The second reading, the semiotics, the right to abstract, sometimes conclusive thinking is never permitted in captions because it offends the superficial objectivity believed to govern photojournalism. But such thoughts are not forbidden within the image itself. They prevail amidst political correctness. So yes, it is a replica of an ancient statue of a Maiden. In the flower shops, next to the Parliament. It gazes upon the street where blood was shed one December, watering the shop’s flowers that now host her. It looks at the buildings opposite, of different eras to each other, foreign to her criteria but accomplishments for the generations that built them.

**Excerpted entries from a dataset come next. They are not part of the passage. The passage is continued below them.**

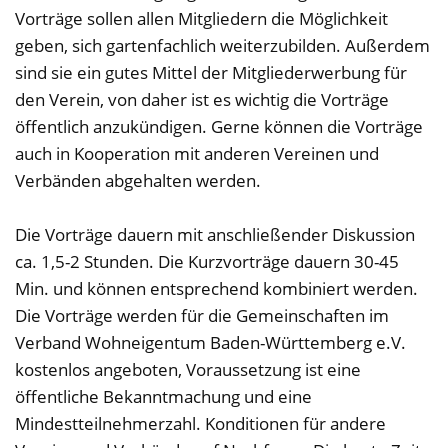
Vorträge sollen allen Mitgliedern die Möglichkeit
geben, sich gartenfachlich weiterzubilden. Außerdem
sind sie ein gutes Mittel der Mitgliederwerbung für
den Verein, von daher ist es wichtig die Vorträge
öffentlich anzukündigen. Gerne können die Vorträge
auch in Kooperation mit anderen Vereinen und
Verbänden abgehalten werden.
Die Vorträge dauern mit anschließender Diskussion
ca. 1,5-2 Stunden. Die Kurzvorträge dauern 30-45
Min. und können entsprechend kombiniert werden.
Die Vorträge werden für die Gemeinschaften im
Verband Wohneigentum Baden-Württemberg e.V.
kostenlos angeboten, Voraussetzung ist eine
öffentliche Bekanntmachung und eine
Mindestteilnehmerzahl. Konditionen für andere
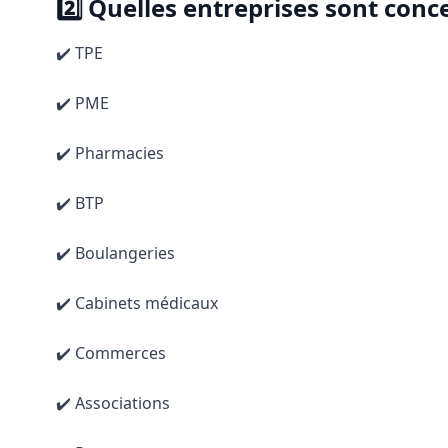
2️⃣ Quelles entreprises sont conc
✔️ TPE
✔️ PME
✔️ Pharmacies
✔️ BTP
✔️ Boulangeries
✔️ Cabinets médicaux
✔️ Commerces
✔️ Associations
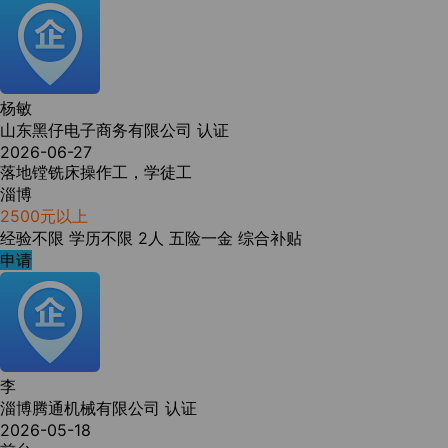
杨敏
山东黑仔电子商务有限公司
认证
2026-06-27
落地镗铣床操作工，学徒工
淄博
2500元以上
经验不限
学历不限
2人
五险一金
综合补贴
申请
李
淄博腾通机械有限公司
认证
2026-05-18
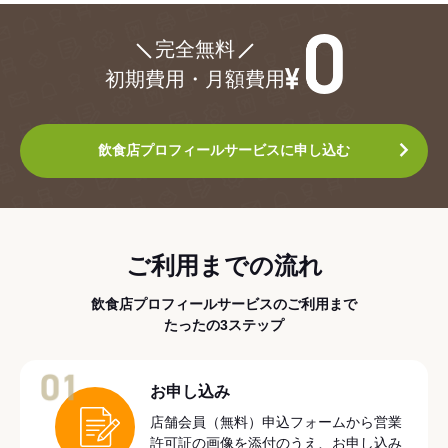
¥0
完全無料
初期費用・月額費用
飲食店プロフィールサービスに申し込む
ご利用までの流れ
飲食店プロフィールサービスのご利用まで
たったの3ステップ
01
お申し込み
店舗会員（無料）申込フォームから営業
許可証の画像を添付のうえ、お申し込み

She patiently waits to be sold. Politically correct captions don’t bother her. She has the superiority of her era without being alien to ours. She corrects our numerous mistakes, even if she’s just a small replica.
The photograph was taken on a day like any other, without any particular cause or reason.
In the grand tapestry of photographs, these snapshots narrate not just moments frozen in time but the emotions, struggles, and narratives of an entire year, each a piece of a larger story that defines our human experience.